Очень даже представляю. Только вчера прогуливал тётку до аптеки. В маленькой шляпке, в шифоновом платьице в талию, рукав «фонариком», в туфельках с бантиками, она несла себя по Большой Подвальной. И встречные огорошенно обмирали при виде этого изящного осколка тридцатых годов.
Тётка самодовольно прищурилась:
— С платьями этими знатная история связана. Мне их врачиха одна подарила. Не из зоны. Из Караганды. У нас в лагере хирург-глазник знаменитый сидел, так она дочурку свою к нему привезла. Девчонке стружка в глаз попала, слепота грозила. Связи у врачихи, похоже, в Карлаге серьезные были, раз операции на зоне добилась, да еще и аппаратуру выбила. А вот из лагеря велели уехать. Представляешь? Ребенка на операцию оставляют, а мать, у которой судьба дочери решается, гонят от неё за сотни километров.
Ошалела, видно, бабонька. Кинулась к заключенным: спрячьте, отблагодарю. А где в лагере чужого спрячешь? Вот и посоветовали на Метку. Знали, стервецы, что ко мне охранники лишний раз не сунутся. Начальство наверняка прознало. Но смолчало.

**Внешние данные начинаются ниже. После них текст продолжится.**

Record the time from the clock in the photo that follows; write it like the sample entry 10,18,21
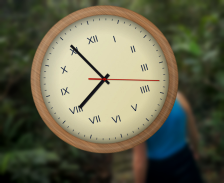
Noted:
7,55,18
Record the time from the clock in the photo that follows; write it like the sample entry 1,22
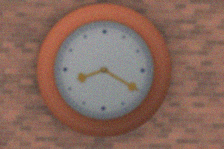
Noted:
8,20
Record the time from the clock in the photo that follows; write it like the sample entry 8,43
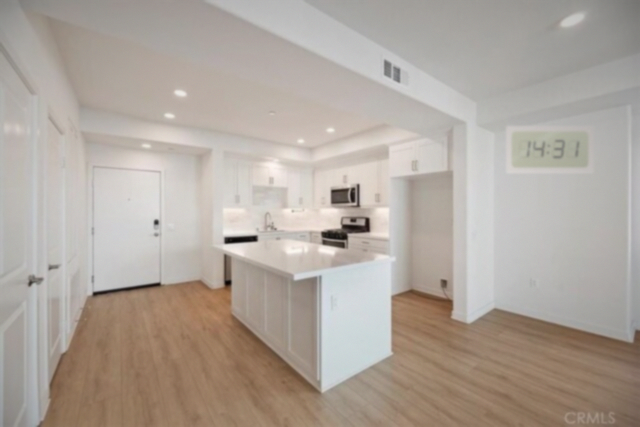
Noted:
14,31
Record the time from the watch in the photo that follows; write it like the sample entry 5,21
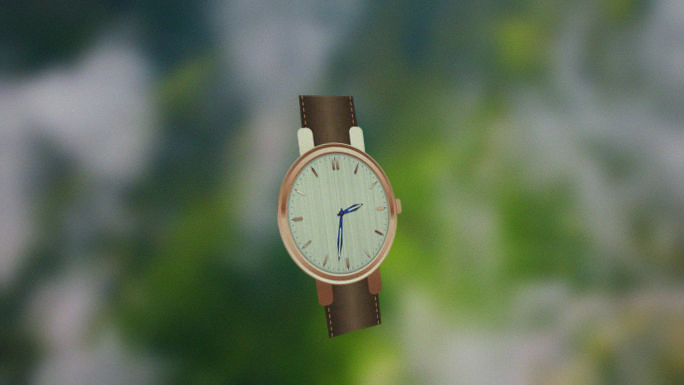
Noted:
2,32
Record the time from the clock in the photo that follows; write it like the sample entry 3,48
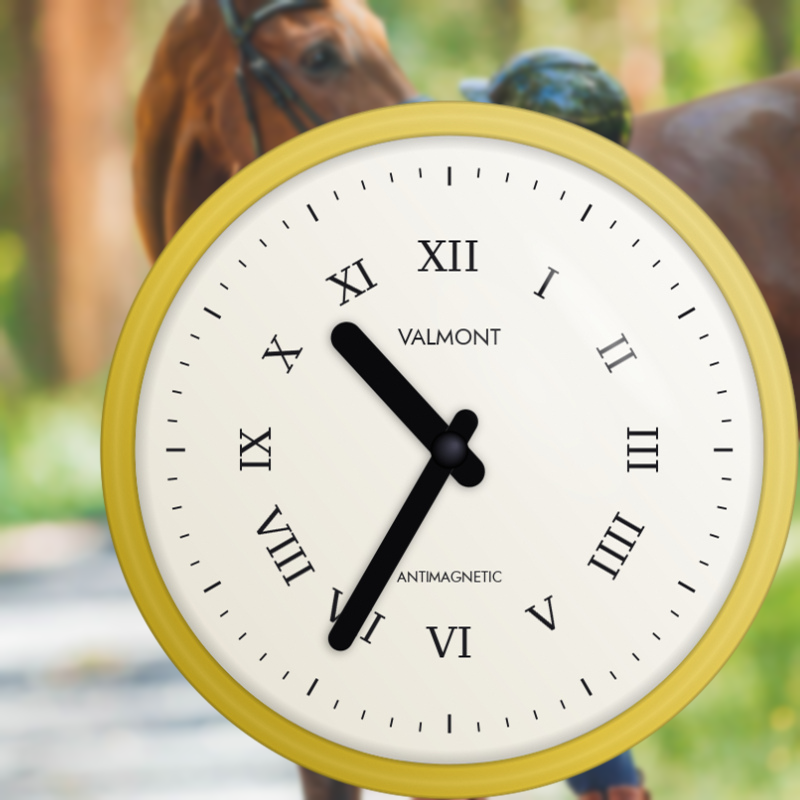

С неделю у меня прожила. Операция удачно прошла. Спасли девке зрение. Только ее еще надо было наблюдать, лечить. Что делать? Но — пробивная! Опять по связям рванула. Договорилась, чтоб дочка, пока лечат, у меня на Метке жила. А я, хоть меня никто не спрашивает, как раз не против. Так у меня десятилетняя пацанка поселилась. Ничего, сжились, — привязчивая, стервочка, оказалась. Даже с пёсиками моими сдружилась. Через два месяца мать за ней вернулась. Когда прощались, протянула адресок. Мол, как освободят, сразу ко мне, в Караганду. Устрою на работу. Жить, пока комнату не подберем, у меня будешь. По тем временам слова эти дорогого стоили. В Киев-то я при всех раскладах вернуться бы не смогла — поражение в правах.
Обнялись мы, разнюнились. А дочка стоит рядом и тоже, смотрю, слезки потекли. Она ведь в первый раз увидела, как я плачу. Врачиха мне и туфли с бантиками хотела оставить, но там два лишних размера оказалось.